# [Page extract]
· · · · ·

EXTENDED RANGE FORECAST OF ATLANTIC SEASONAL HURRICANE ACTIVITY AND U.S. LANDFALL STRIKE PROBABILITY FOR 2006

 

We continue to foresee another very active Atlantic basin tropical cyclone season in 2006.  Landfall probabilities for the 2006 hurricane season are well above their long-period averages.

 

(as of 31 May 2006)

 

 

 

By Philip J. Klotzbach[1] and William M. Gray[2]

 

with special assistance from William Thorson[3]

 

 

 

This forecast as well as past forecasts and verifications are available via the World Wide Web at http://hurricane.atmos.colostate.edu/Forecasts


Emily Wilmsen and Brad Bohlander, Colorado State University Media Representatives, (970-491-6432) are available to answer various questions about this forecast

 

 

 

Department of Atmospheric Science

Colorado State University

Fort Collins, CO 80523

Email: amie@atmos.colostate.edu

 

 

 

 


ATLANTIC BASIN SEASONAL HURRICANE FORECAST FOR 2006

 

Forecast Parameter and 1950-2000

Climatology (in parentheses)

Issue Date

6 December 2005

Issue Date

4 April 2006

Issue Date

31 May 2006

Named Storms (NS) (9.6)

17

17

17

Named Storm Days (NSD) (49.1)

85

85

85

Hurricanes (H) (5.9)

9

9

9

Hurricane Days (HD) (24.5)

45

45

45

Intense Hurricanes (IH) (2.3)

5

5

5

Intense Hurricane Days (IHD) (5.0)

13

13

13

Net Tropical Cyclone Activity (NTC) (100%)

195

195

195

 

 

 

 

 

 

PROBABILITIES FOR AT LEAST ONE MAJOR (CATEGORY 3-4-5) HURRICANE LANDFALL ON EACH OF THE FOLLOWING COASTAL AREAS:

 

1)      Entire U.S. coastline - 82% (average for last century is 52%)

· · · · ·

# [Work task 1]
Answer these questions about the hurricane forecast:
(a) How many named storms did the 6 December 2005 issue predict?
(b) At which university is the Department of Atmospheric Science listed?
(c) What probability is given for at least one major hurricane landfall on the entire U.S. coastline?
The records have nothing to do with the hurricane forecast.

· · · · ·

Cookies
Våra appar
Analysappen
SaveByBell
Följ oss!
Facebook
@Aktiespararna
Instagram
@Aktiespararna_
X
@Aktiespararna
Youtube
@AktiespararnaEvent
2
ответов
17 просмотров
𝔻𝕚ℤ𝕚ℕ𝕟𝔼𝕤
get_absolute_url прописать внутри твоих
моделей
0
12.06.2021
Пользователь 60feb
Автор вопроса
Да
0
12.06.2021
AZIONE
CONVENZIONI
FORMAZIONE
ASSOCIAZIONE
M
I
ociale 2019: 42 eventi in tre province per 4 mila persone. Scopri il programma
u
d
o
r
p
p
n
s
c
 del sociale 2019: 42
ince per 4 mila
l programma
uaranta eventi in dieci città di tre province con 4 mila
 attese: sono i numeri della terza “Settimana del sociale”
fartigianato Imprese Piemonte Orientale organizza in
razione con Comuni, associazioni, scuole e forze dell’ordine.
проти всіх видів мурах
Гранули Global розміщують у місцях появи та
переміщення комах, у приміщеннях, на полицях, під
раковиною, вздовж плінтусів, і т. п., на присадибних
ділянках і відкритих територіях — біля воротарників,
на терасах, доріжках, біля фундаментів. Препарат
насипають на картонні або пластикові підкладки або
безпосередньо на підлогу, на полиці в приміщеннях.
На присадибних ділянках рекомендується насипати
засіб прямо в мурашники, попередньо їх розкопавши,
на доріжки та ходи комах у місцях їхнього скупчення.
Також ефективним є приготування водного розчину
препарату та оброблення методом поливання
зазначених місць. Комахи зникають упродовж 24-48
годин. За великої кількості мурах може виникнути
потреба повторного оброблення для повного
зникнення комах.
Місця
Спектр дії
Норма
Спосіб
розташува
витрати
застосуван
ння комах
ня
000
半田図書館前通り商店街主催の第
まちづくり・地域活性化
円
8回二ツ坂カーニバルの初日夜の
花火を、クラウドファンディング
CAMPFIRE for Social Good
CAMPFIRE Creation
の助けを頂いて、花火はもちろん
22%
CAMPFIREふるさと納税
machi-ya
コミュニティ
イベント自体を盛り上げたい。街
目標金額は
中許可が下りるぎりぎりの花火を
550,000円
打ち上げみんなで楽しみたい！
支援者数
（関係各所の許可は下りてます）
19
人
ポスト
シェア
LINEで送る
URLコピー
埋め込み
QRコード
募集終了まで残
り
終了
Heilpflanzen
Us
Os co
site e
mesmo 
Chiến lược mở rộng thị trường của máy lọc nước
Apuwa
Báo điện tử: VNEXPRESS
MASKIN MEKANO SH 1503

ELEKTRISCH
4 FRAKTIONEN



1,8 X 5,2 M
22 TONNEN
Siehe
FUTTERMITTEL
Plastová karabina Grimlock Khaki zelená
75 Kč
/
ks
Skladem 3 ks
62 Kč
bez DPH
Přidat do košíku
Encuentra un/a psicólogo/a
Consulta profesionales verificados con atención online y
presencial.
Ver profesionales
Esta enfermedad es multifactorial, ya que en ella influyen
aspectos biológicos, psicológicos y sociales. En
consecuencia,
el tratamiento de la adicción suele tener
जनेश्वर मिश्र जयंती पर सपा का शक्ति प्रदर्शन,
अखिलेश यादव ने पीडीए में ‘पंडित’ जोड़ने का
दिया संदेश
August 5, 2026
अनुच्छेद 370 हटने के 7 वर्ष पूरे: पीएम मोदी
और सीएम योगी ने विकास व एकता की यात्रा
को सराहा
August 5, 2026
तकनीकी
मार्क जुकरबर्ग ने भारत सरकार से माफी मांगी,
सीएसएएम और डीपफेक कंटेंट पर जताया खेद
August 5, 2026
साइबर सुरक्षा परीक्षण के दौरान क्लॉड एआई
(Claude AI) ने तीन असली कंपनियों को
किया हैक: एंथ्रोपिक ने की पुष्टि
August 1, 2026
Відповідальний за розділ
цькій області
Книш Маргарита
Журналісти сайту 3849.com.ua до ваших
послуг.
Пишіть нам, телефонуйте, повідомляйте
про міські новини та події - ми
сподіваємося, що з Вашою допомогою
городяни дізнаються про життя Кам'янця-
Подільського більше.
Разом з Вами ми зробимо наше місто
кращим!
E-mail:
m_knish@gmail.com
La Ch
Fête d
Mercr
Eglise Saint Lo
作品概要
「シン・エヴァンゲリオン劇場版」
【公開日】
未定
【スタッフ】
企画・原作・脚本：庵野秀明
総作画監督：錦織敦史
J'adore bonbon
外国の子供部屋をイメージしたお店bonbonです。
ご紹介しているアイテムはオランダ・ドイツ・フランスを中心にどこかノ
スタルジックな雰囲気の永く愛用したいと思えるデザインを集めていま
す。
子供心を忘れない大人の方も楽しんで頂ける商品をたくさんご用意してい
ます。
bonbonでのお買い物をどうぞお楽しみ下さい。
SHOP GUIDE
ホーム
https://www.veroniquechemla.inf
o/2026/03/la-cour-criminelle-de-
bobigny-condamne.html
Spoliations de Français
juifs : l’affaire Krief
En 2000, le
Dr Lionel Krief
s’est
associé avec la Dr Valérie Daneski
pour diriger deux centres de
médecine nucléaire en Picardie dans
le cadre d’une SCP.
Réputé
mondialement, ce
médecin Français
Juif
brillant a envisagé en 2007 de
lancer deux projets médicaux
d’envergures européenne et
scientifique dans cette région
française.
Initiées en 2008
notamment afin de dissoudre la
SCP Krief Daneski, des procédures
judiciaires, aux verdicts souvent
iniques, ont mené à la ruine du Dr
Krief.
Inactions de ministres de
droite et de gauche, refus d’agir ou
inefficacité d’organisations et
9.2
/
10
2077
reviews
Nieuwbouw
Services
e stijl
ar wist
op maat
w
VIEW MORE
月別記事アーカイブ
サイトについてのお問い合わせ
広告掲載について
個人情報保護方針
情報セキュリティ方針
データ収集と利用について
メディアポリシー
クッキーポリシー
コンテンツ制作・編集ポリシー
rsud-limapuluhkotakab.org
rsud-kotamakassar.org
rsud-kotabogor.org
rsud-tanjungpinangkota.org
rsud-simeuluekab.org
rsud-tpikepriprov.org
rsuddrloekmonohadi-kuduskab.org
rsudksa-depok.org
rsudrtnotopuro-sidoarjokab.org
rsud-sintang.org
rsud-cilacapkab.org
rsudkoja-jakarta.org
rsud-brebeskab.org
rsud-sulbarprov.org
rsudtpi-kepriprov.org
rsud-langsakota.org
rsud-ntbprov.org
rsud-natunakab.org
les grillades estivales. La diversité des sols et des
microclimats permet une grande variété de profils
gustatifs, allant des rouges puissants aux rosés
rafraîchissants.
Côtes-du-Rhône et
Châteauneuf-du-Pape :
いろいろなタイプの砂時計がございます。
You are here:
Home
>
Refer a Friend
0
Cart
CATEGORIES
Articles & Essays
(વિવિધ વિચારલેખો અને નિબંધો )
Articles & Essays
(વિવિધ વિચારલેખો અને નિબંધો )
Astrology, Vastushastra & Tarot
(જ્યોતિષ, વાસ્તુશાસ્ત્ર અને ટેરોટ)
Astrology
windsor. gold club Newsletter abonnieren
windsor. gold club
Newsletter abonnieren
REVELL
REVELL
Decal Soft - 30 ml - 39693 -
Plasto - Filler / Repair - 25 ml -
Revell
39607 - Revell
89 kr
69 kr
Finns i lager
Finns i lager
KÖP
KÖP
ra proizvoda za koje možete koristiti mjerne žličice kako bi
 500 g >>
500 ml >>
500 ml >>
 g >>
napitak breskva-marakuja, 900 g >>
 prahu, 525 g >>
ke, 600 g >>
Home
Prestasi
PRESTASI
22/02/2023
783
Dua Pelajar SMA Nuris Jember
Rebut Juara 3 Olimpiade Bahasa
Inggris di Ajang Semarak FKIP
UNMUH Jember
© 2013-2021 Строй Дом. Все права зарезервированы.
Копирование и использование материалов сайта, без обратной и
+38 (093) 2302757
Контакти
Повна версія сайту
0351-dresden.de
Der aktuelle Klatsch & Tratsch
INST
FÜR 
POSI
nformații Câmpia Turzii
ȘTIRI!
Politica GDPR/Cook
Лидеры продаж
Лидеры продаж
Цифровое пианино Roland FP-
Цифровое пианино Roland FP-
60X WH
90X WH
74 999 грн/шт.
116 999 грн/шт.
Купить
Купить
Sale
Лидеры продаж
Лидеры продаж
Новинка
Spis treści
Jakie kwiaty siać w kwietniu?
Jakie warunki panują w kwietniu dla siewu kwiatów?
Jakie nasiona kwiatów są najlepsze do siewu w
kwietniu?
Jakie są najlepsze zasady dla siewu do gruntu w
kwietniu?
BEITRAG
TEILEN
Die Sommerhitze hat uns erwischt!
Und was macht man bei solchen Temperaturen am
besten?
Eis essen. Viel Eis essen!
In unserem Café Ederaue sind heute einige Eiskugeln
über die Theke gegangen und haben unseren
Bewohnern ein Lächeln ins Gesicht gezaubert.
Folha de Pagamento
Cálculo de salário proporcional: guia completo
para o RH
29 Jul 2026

· · · · ·

# [Work task 2]
Which lines of the records contain the word "Jember"? Find and copy each one, matching case exactly.

# [Task solution 1]
(a) 17
(b) Colorado State University
(c) 82%

# [Task solution 2]
Dua Pelajar SMA Nuris Jember
UNMUH Jember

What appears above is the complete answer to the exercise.